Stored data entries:
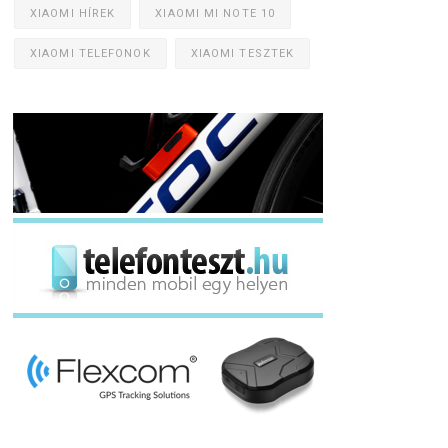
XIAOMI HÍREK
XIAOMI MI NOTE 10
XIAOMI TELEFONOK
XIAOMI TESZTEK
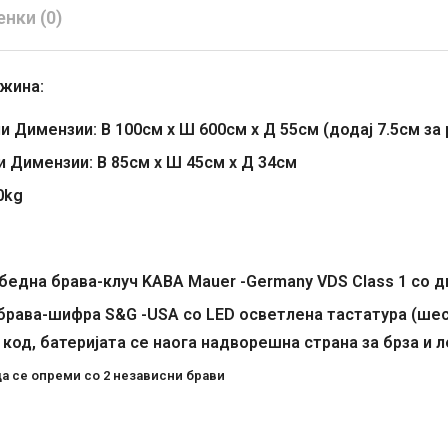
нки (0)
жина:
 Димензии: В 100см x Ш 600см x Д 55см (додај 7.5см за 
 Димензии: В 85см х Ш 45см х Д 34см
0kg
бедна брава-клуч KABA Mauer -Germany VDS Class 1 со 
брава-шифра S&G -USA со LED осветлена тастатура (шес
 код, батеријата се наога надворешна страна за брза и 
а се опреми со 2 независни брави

* * *

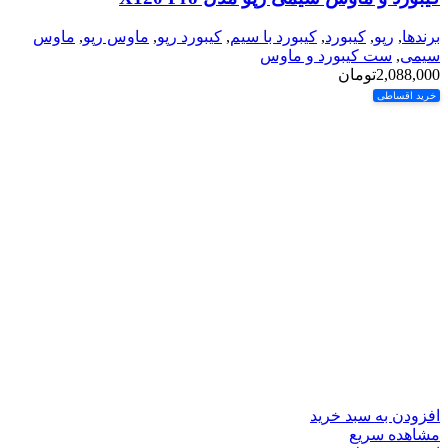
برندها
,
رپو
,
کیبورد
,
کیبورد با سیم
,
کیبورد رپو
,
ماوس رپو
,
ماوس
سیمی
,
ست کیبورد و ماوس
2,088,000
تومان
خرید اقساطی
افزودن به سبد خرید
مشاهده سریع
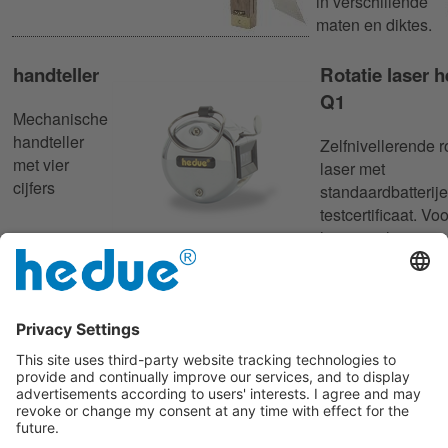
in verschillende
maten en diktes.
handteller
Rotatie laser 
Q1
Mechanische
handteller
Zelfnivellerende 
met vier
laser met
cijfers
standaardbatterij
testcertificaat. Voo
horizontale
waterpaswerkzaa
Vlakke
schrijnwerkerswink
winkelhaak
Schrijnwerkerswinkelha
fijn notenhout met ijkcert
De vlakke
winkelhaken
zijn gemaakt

Exercise prompt:
Would you please copy every line in the data that contains the word "Димензии"?

Output below:
 Димензии: В 100см x Ш 600см x Д 55см (додај 7.5см за 
 Димензии: В 85см х Ш 45см х Д 34см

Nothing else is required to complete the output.